KVM hypervisor is used as the backend for Nova Compute.
Heat is the main project in the OpenStack Orchestration program. It implements an orchestration engine to launch multiple composite cloud applications based on templates, in the form of yaml files that can be treated like code.
The OpenStack Dashboard provides a Django-based web interface for use by both administrators and users of an OpenStack Cloud. It allows you to manage Nova, Glance, Cinder, Neutron, Heat, and Designate resources within the cloud.
Keystone is an OpenStack project that provides Identity, Token, Catalog, and Policy services for use specifically by projects in the OpenStack family. It implements OpenStack's Identity API.

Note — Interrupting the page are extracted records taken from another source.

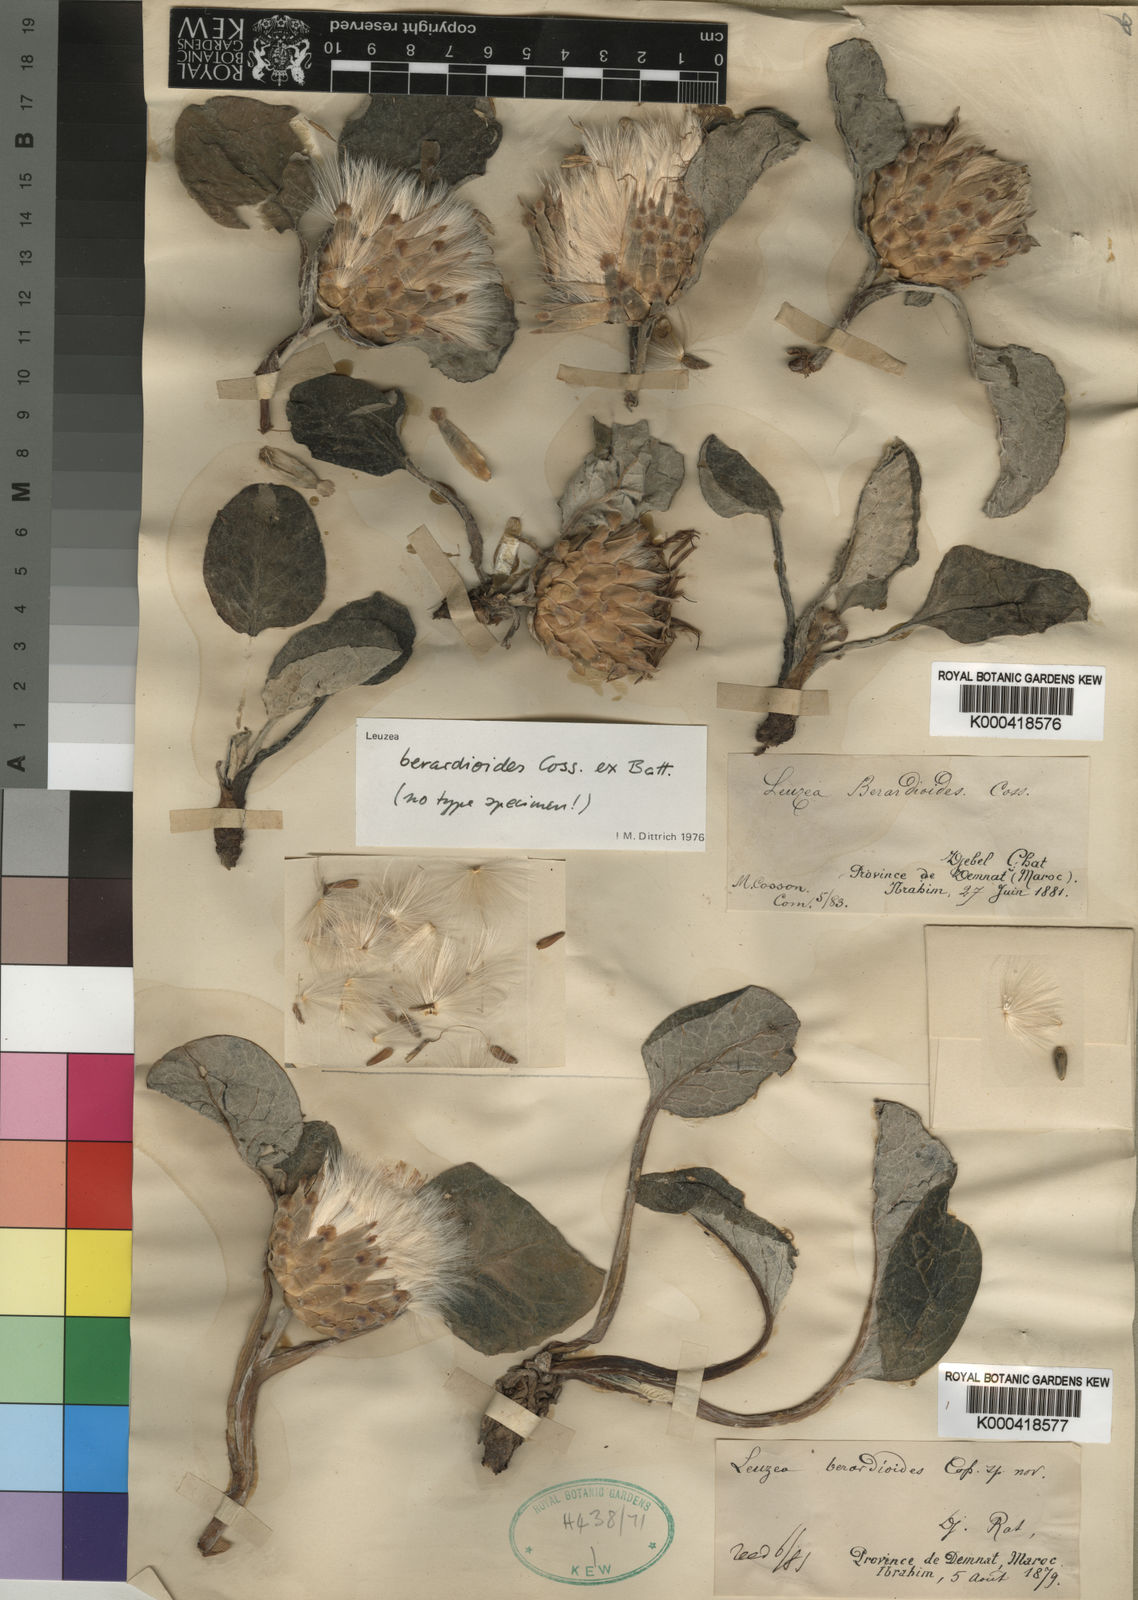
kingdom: Plantae
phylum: Tracheophyta
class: Magnoliopsida
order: Asterales
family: Asteraceae
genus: Leuzea
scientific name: Leuzea berardioides
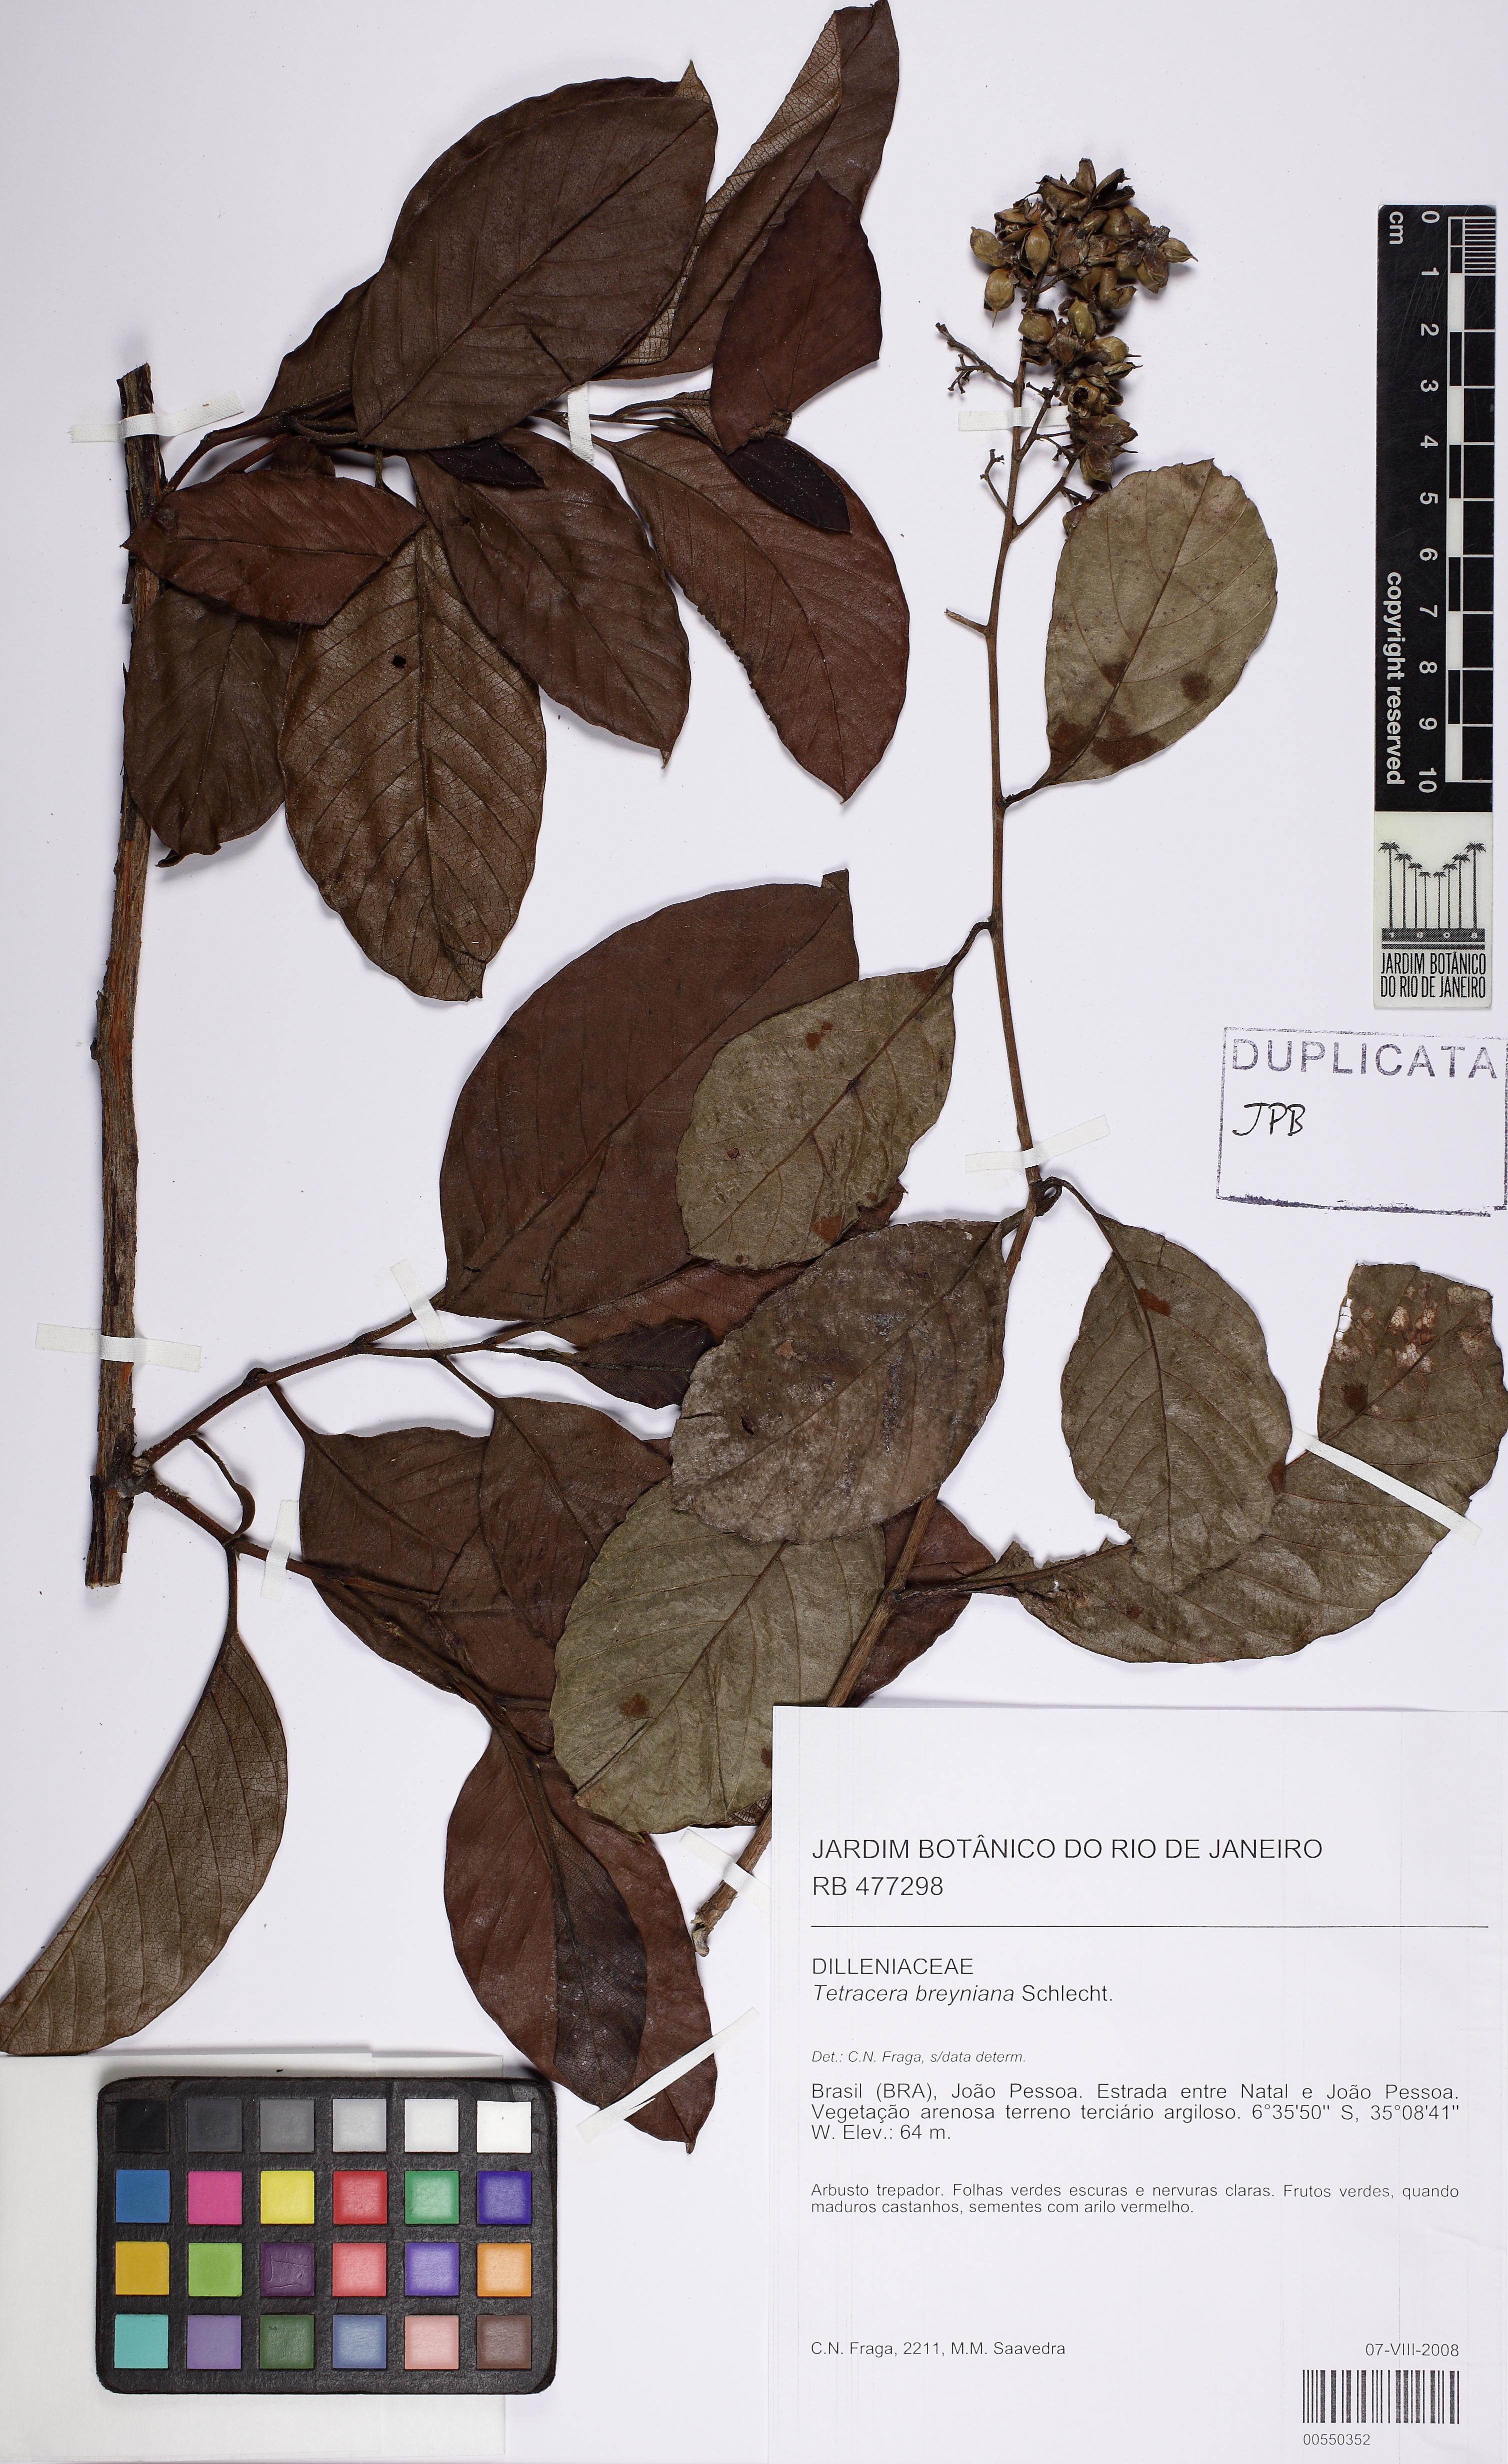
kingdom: Plantae
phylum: Tracheophyta
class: Magnoliopsida
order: Dilleniales
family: Dilleniaceae
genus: Tetracera
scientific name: Tetracera breyniana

By default, Keystone uses an in-cloud database for storing users/roles and project assignments, but LDAP-based authentication and an SSO-based authentication can be enabled with the help of subordinate charms.
These charms provide the Telemetry service for OpenStack.
Ceilometer is made up of two separate services:
Ceilometer’s responsibility is to collect metrics of the virtual machines as well as the events and store them in the backend database.
Gnocchi is an open-source, multitenant timeseries, metrics, and resources database that is used as the backend for Ceilometer as well as the target for API queries, allowing to request processed metrics of the virtual machines.
Aodh provides alarming service as part of OpenStack telemetry. It allows you to configure and store alarms definitions based on the metrics collected by Ceilometer. When created, the service makes repetitive calls to the Gnocchi service analyzing current or cumulative metrics. When the alarm is triggered, it perofrms the action that has to be preconfigured.
Designate provides DNSaaS services for OpenStack:
This principle charm provides the OpenStack Neutron API service.
Just like OpenStack Nova provides an API to dynamically request and configure virtual servers, Neutron provides an API to dynamically request and configure virtual networks. These networks connect "interfaces" from other OpenStack services (for example, virtual NICs from Nova VMs).
Starting with OpenStack Ussuri OVN (Open Virtual Network) became a default option of networking backend for Neutron, substituting OVS (Open Virtual Switch).
The neutron-api-plugin-ovn charm is a subordinate charm that augments Neutron's configuration for use with the OVN ML2 driver.
A principal charm that deploys ovn-northd, the OVN central control daemon, and ovsdb-server, the Open vSwitch Database (OVSDB).
The ovn-northd daemon is responsible for translating the high-level OVN configuration into logical configuration consumable by daemons such as ovn-controller.
The ovn-northd process talks to OVN Northbound- and Southbound-databases.
The ovn-chassis charm provides the Open Virtual Network (OVN) local controller, Open vSwitch Database and Switch. It is used with the ovn-central charm. It is deployed onto the OpenStack Compute nodes and allows you to dynamically configure a local instance of OpenVSwitch that is passing and controlling all traffic to and from the virtual machines.